Who is an Existing Recipient of Weekly Benefits?
In Ingham’s Enterprises Pty Limited v Sok  NSWCA 217 the Court of Appeal recently confirmed that the Commission does have jurisdiction to award weekly payments under the provisions introduced by the Workers Compensation Legislation Amendment Act 2012 provided that no Work Capacity Decision has been made pursuant to s.43 of the 1987 Act as amended.
That decision did not, however, refer to or appear to contradict the decision of President Keating in Lee v Bunnings Group Limited  NSWWCC PD 54 that the Commission’s jurisdiction extends only to awards under the new ss.36 and 37 and that there is no jurisdiction to make any award under the new s.38 as that section exclusively vests the decision making process in an insurer.
Under the transitional provisions (Schedule 6, Part 19H of the 1987 Act and Schedule 8 of the Workers Compensation Regulation 2010) a worker who had made a claim for compensation prior to 1 October 2012 became subject to the new weekly payment provisions from 1 January 2013 unless that worker was an “existing recipient” of weekly payments “immediately before” 1 October 2012, in which case benefits remain payable under the old provisions until 3 months after a Work Capacity Decision had been made by the insurer.

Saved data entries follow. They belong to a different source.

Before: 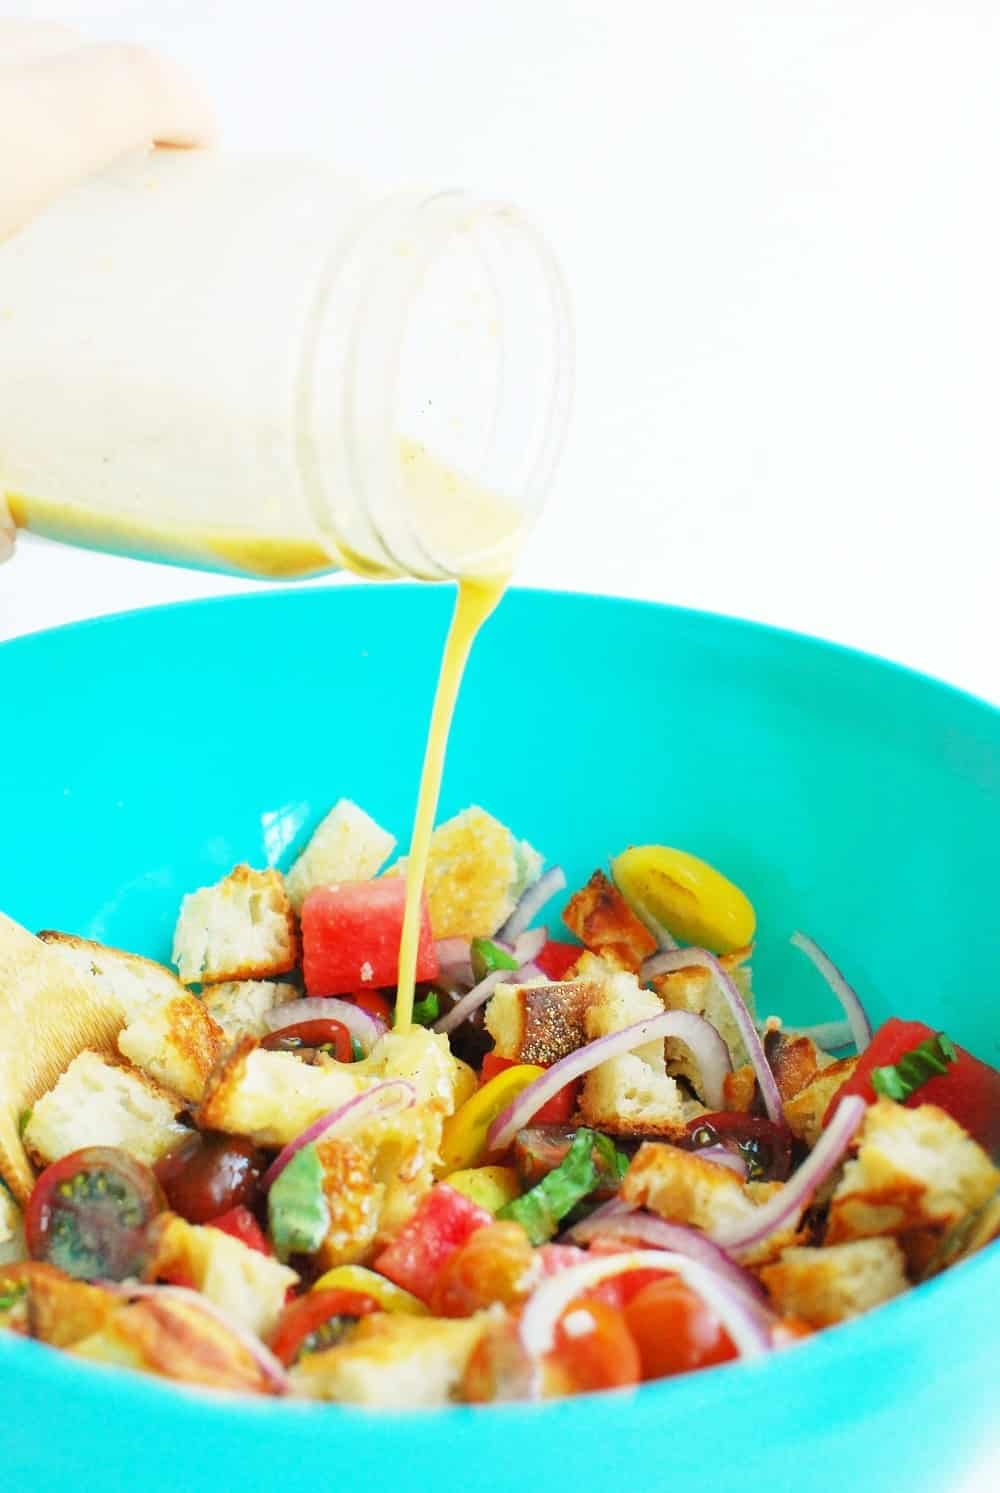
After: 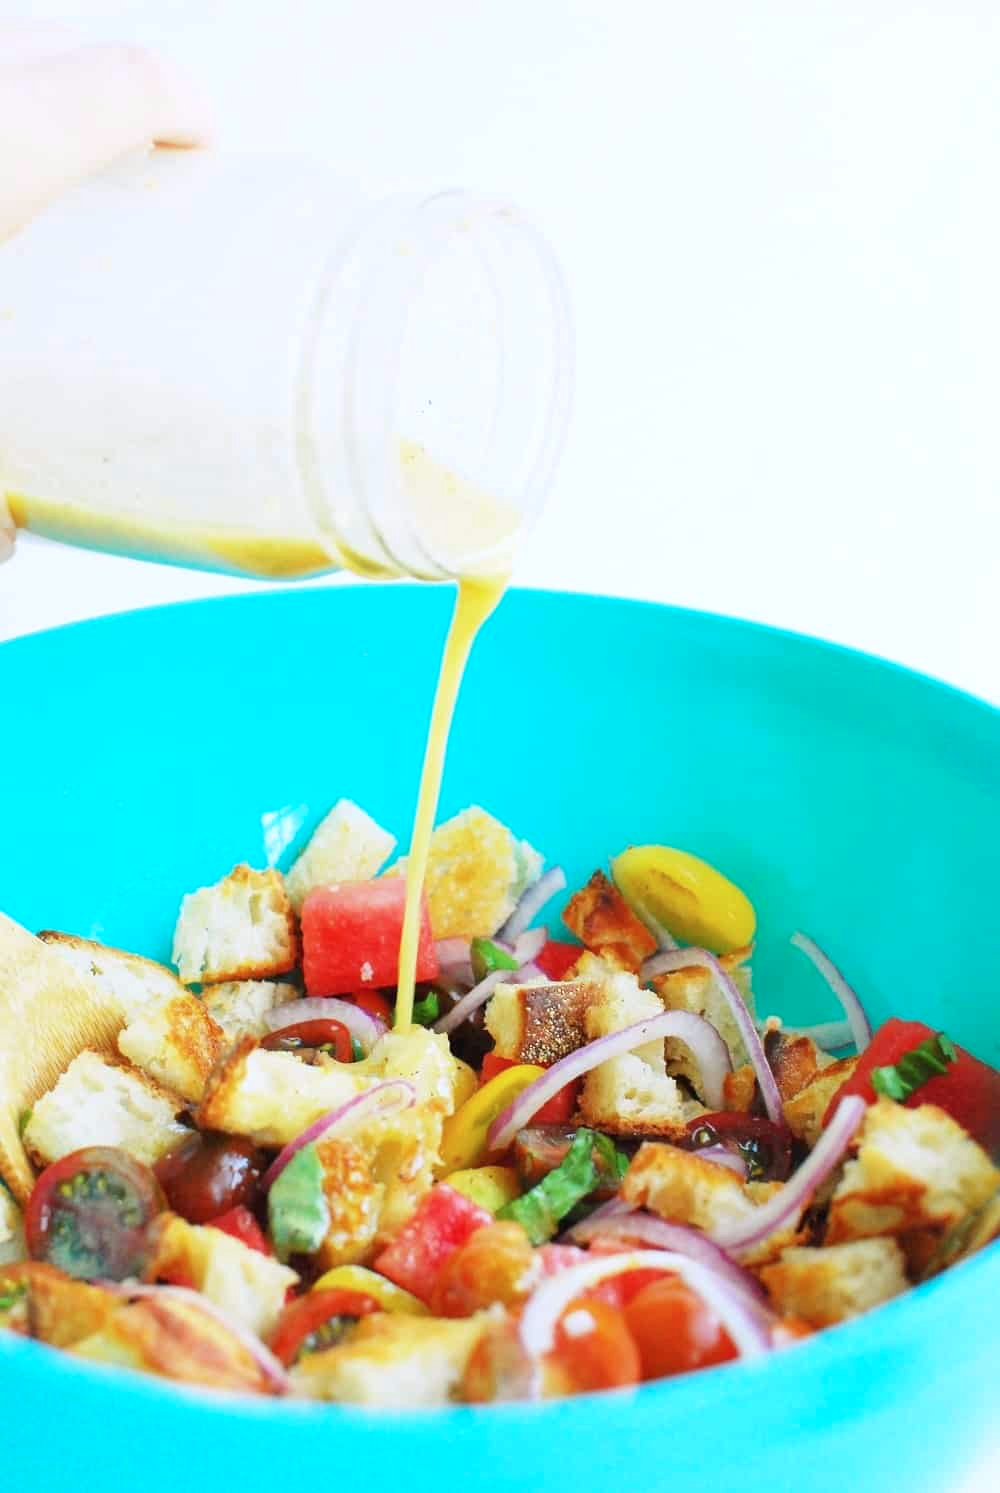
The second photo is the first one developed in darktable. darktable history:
color calibration: illuminant as shot in camera, x 0.358, y 0.373, temperature 4628.91 K
white balance: emerald 1
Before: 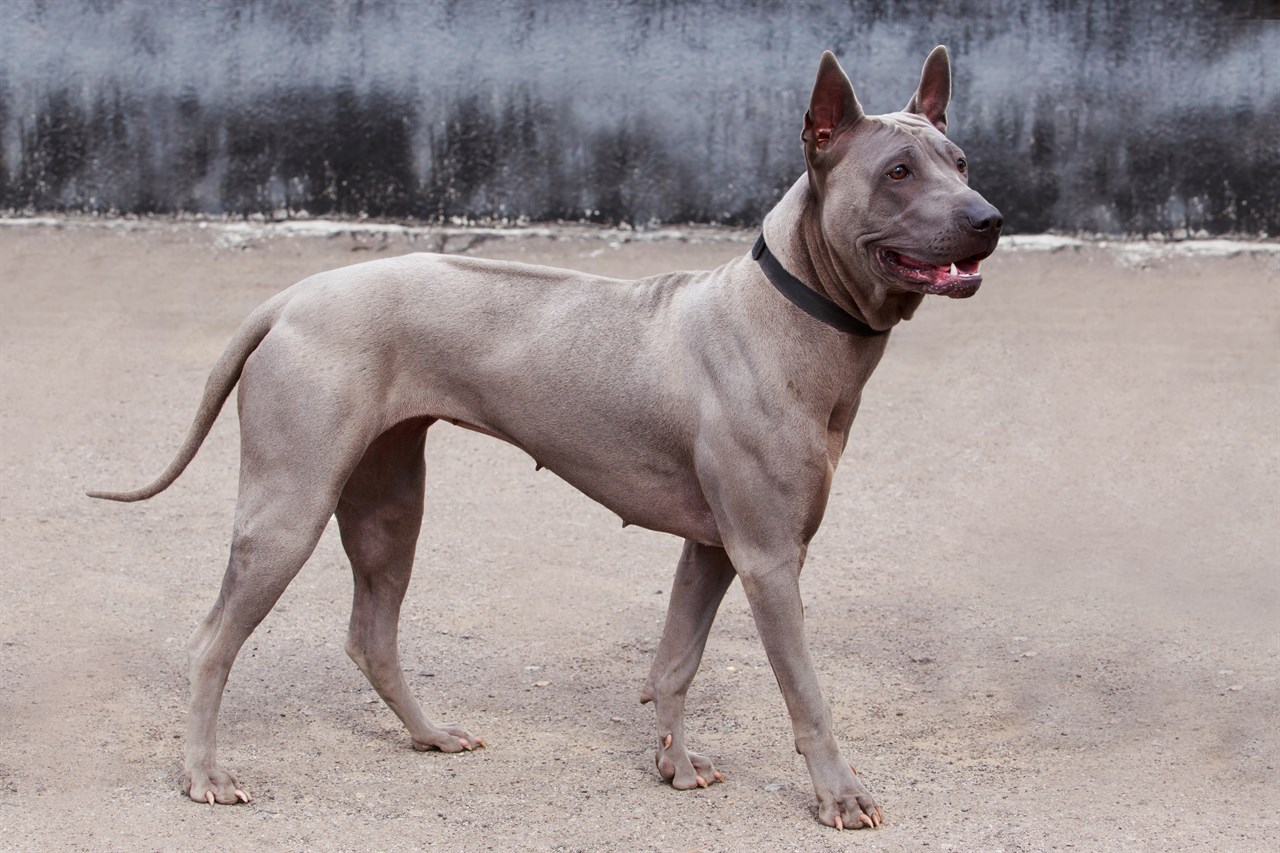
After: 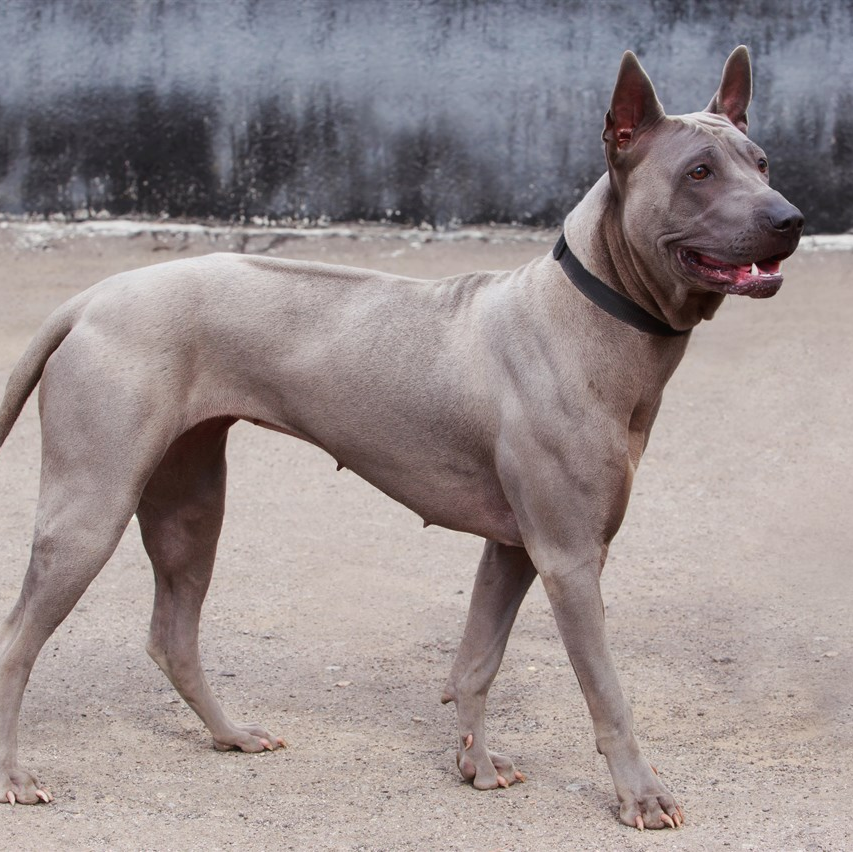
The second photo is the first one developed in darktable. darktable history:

The issue of whether a worker was an “existing recipient” has been a cause of some controversy.
It was quickly and universally accepted in a number of decisions by arbitrators that in order to be an existing recipient a worker had to be in actual receipt of benefits at the relevant time and that it was not sufficient for there to have been an entitlement to such benefits established retrospectively by an award of the Commission; see, for example, Mohammadi v Chandler Macleod Group t/as Ready Workforce Pty Limited  NSWWCC 75.
Identifying the relevant time connoted by the expression “immediately before” has proved less straightforward and has also been considered by a number of arbitrators, but not by a Presidential Member of the Commission.
In those decisions, it has been accepted that a worker need not have been in receipt of weekly benefits on 1 October 2012 but that payments must have been made “closely to” or “in the vicinity of” that date. In Mohammadi it was considered that “perhaps within the last week or two” prior to that date would be sufficient, although subsequent cases, with one notable exception, have suggested a narrower interpretation. In Soares v Maxitherm Boilers Pty Limited  NSWWCC 425, for example, it was found that a gap of 3 business days between the termination of benefits and 1 October 2012 was a sufficiently short time to satisfy the “immediately before” requirement but that “any period beyond 3 business days would be unreasonable”.
In McAdam v Kororo Public School P&C Association  NSWWCC 444, however, it was held that a period of 19 days was sufficient to satisfy the “immediately before” requirement with particular emphasis being placed upon the fact that each case had to be considered on its own circumstances and that 19 days was not a significant period in the context of the worker having been in receipt of weekly payments for over 4 years prior to the insurer declining further liability.
It is doubtful that the duration of payments prior to 1 October 2012 is a relevant consideration and, having regard to the spectrum of decisions by arbitrators in relation to this issue, McAdam would have to be regarded as an anomalous outcome.
The consensus to be gleaned from the majority of cases is that a worker who ceased to receive weekly payments more than a week before 1 October 2012 is unlikely to be considered an “existing recipient”, but would be likely to be so found if payments ceased less than a week before that date.